----- Texte à lire

Texte intégral
AU NOM DU PEUPLE FRANCAIS
LA COUR DE CASSATION, CHAMBRE SOCIALE, a rendu l'arrêt suivant :
Sur le pourvoi formé par M. Abdelsadek X..., demeurant ...
en cassation d'un arrêt rendu le 12 mai 1999 par la cour d'appel de Paris (21e chambre, section B), au profit de l'institution Vaysse, dont le siège est ...,
défenderesse à la cassation ;
LA COUR, en l'audience publique du 18 décembre 2001, où étaient présents : M. Waquet, conseiller doyen faisant fonctions de président, M. Poisot, conseiller référendaire rapporteur, M. Texier, conseiller, Mmes Maunand, Nicolétis, conseillers référendaires, M. Duplat, avocat général, Mme Molle-de Hédouville, greffier de chambre ;
Sur le rapport de M. Poisot, conseiller référendaire, les observations de la SCP Rouvière et Boutet, avocat de M. X..., les conclusions de M. Duplat, avocat général, et après en avoir délibéré conformément à la loi ;
Sur le moyen unique :
Attendu que le 1er mars 1990, M. X... a été engagé par l'institution Vaysse, établissement d'enseignement privé sous contrat, en qualité de professeur de français ; que par lettre du 1er octobre 1991, il a été licencié pour faute grave pour absences injustifiées depuis le 9 septembre 1991 ; contestant cette mesure, il a saisi le conseil de prud'hommes de différentes demandes ;
Attendu que le salarié fait grief à l'arrêt attaqué (Paris, 12 mai 1999) de l'avoir débouté de ses demandes, alors, selon le moyen, que la cour d'appel a rendu son arrêt confirmatif sans se prononcer sur la qualification du contrat, l'employeur soutenant qu'il s'agissait d'un contrat de travail partiel alors qu'il n'existait aucun écrit au contraire de ce qu'exige le Code du travail pour ce type de contrat ; que la cour d'appel devait considérer que le temps passé au service de l'employeur constituait un temps de travail ; qu'elle ne s'est pas prononcée sur le problème concernant la qualification professionnelle et le différentiel d'heures non payées ;
Mais attendu, d'abord, qu'il ne résulte ni des énonciations de l'arrêt, ni des conclusions du salarié que celui-ci ait contesté devant les juges du fond la qualification de son contrat de travail, ni sa qualification professionnelle ;
Et attendu, ensuite, que la cour d'appel a, par motifs adoptés, souverainement constaté, au vu des éléments de preuve qui lui étaient soumis par les parties, que le salarié avait été rempli de ses droits et qu'il ne pouvait prétendre à aucun rappel de salaire ; que le moyen n'est pas fondé ;
PAR CES MOTIFS :
REJETTE le pourvoi ;
Condamne M. X... aux dépens ;
Ainsi fait et jugé par la Cour de Cassation, Chambre sociale, prononcé et signé par M. Texier, conseiller le plus ancien, conformément aux dispositions des articles 452 et 456 du nouveau Code de procédure civile, en l'audience publique du douze février deux mille deux.

----------
----- Données extraites

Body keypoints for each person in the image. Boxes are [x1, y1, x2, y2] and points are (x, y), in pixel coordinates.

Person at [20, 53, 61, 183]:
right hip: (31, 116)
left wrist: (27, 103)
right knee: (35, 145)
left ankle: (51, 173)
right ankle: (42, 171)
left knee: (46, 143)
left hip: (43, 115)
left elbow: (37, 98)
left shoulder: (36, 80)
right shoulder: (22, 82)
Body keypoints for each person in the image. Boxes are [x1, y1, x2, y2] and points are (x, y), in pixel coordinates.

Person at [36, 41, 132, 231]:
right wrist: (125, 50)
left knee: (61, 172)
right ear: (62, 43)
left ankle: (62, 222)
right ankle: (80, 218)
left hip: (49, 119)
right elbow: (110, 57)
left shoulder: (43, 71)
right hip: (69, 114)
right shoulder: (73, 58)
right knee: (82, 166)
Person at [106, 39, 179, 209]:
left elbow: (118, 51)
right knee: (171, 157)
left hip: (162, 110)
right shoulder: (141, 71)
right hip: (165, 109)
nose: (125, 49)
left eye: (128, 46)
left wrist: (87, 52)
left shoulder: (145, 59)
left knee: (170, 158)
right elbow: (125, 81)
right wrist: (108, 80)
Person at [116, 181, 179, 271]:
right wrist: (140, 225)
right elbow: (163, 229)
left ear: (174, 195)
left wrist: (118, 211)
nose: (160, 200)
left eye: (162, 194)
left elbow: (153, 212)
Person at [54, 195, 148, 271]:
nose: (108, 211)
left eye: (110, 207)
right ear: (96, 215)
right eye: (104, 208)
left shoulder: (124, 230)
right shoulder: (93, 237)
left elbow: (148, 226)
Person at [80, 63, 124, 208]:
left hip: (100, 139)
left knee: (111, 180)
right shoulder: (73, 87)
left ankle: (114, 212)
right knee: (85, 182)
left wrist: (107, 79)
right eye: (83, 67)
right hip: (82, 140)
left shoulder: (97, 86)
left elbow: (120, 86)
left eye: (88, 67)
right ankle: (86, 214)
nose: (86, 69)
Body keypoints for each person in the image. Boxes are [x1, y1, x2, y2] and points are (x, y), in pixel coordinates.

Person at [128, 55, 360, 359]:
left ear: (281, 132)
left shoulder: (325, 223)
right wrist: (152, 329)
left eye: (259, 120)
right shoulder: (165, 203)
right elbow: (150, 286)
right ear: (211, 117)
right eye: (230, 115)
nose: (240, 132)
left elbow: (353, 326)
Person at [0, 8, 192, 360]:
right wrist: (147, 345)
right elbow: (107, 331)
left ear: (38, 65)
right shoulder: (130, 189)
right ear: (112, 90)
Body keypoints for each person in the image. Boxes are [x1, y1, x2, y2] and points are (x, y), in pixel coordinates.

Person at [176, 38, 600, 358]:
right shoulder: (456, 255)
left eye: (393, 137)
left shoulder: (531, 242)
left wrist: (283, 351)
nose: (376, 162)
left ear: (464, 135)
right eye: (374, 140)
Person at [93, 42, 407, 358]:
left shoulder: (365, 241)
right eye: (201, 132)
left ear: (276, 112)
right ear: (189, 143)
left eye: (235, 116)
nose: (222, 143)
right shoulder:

----------

• [Consigne]:
Répondez à ces questions sur l'arrêt :
1. En quelle qualité M. X... a-t-il été engagé par l'institution Vaysse ?
2. Pour quel motif a-t-il été licencié par la lettre du 1er octobre 1991 ?
3. Par qui l'arrêt a-t-il été prononcé et signé ?

• [Corrigé]:
1. En qualité de professeur de français.
2. Pour faute grave, en raison d'absences injustifiées depuis le 9 septembre 1991.
3. Par M. Texier, conseiller le plus ancien.